## What is needed
Only the lines from the one containing "Defensa Civil" to the end of the records should be given again, word for word and in full.

Stored dataset items
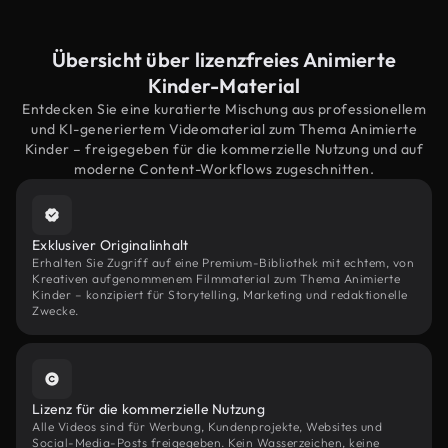
Übersicht über lizenzfreies Animierte
Kinder-Material
Entdecken Sie eine kuratierte Mischung aus professionellem
und KI-generiertem Videomaterial zum Thema Animierte
Kinder – freigegeben für die kommerzielle Nutzung und auf
moderne Content-Workflows zugeschnitten.
Exklusiver Originalinhalt
Erhalten Sie Zugriff auf eine Premium-Bibliothek mit echtem, von
Kreativen aufgenommenem Filmmaterial zum Thema Animierte
Kinder – konzipiert für Storytelling, Marketing und redaktionelle
Zwecke.
Lizenz für die kommerzielle Nutzung
Alle Videos sind für Werbung, Kundenprojekte, Websites und
Social-Media-Posts freigegeben. Kein Wasserzeichen, keine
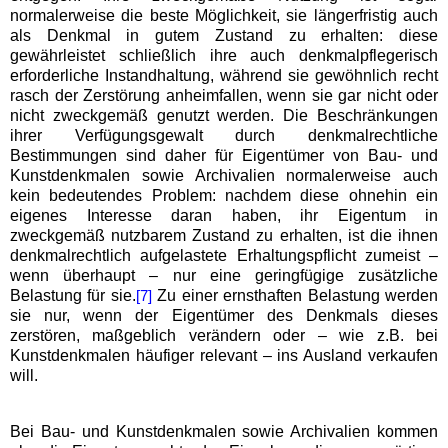
normalerweise die beste Möglichkeit, sie längerfristig auch
als Denkmal in gutem Zustand zu erhalten: diese
gewährleistet schließlich ihre auch denkmalpflegerisch
erforderliche Instandhaltung, während sie gewöhnlich recht
rasch der Zerstörung anheimfallen, wenn sie gar nicht oder
nicht zweckgemäß genutzt werden. Die Beschränkungen
ihrer Verfügungsgewalt durch denkmalrechtliche
Bestimmungen sind daher für Eigentümer von Bau- und
Kunstdenkmalen sowie Archivalien normalerweise auch
kein bedeutendes Problem: nachdem diese ohnehin ein
eigenes Interesse daran haben, ihr Eigentum in
zweckgemäß nutzbarem Zustand zu erhalten, ist die ihnen
denkmalrechtlich aufgelastete Erhaltungspflicht zumeist –
wenn überhaupt – nur eine geringfügige zusätzliche
Belastung für sie.
Zu einer ernsthaften Belastung werden
[7]
sie nur, wenn der Eigentümer des Denkmals dieses
zerstören, maßgeblich verändern oder – wie z.B. bei
Kunstdenkmalen häufiger relevant – ins Ausland verkaufen
will.
Bei Bau- und Kunstdenkmalen sowie Archivalien kommen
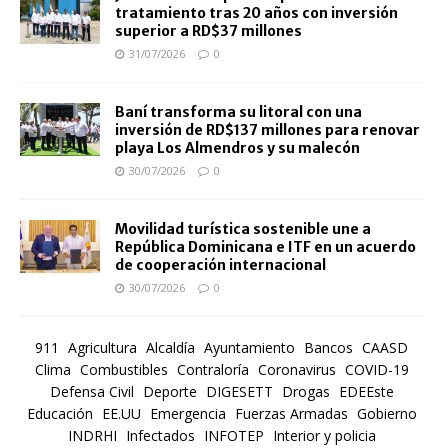
tratamiento tras 20 años con inversión
superior a RD$37 millones
31/07/2026
0
Baní transforma su litoral con una
inversión de RD$137 millones para renovar
playa Los Almendros y su malecón
30/07/2026
0
Movilidad turística sostenible une a
República Dominicana e ITF en un acuerdo
de cooperación internacional
30/07/2026
0
911
Agricultura
Alcaldía
Ayuntamiento
Bancos
CAASD
Clima
Combustibles
Contraloría
Coronavirus
COVID-19
Defensa Civil
Deporte
DIGESETT
Drogas
EDEEste
Educación
EE.UU
Emergencia
Fuerzas Armadas
Gobierno
INDRHI
Infectados
INFOTEP
Interior y policia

## Reply to the task
Defensa Civil
Deporte
DIGESETT
Drogas
EDEEste
Educación
EE.UU
Emergencia
Fuerzas Armadas
Gobierno
INDRHI
Infectados
INFOTEP
Interior y policia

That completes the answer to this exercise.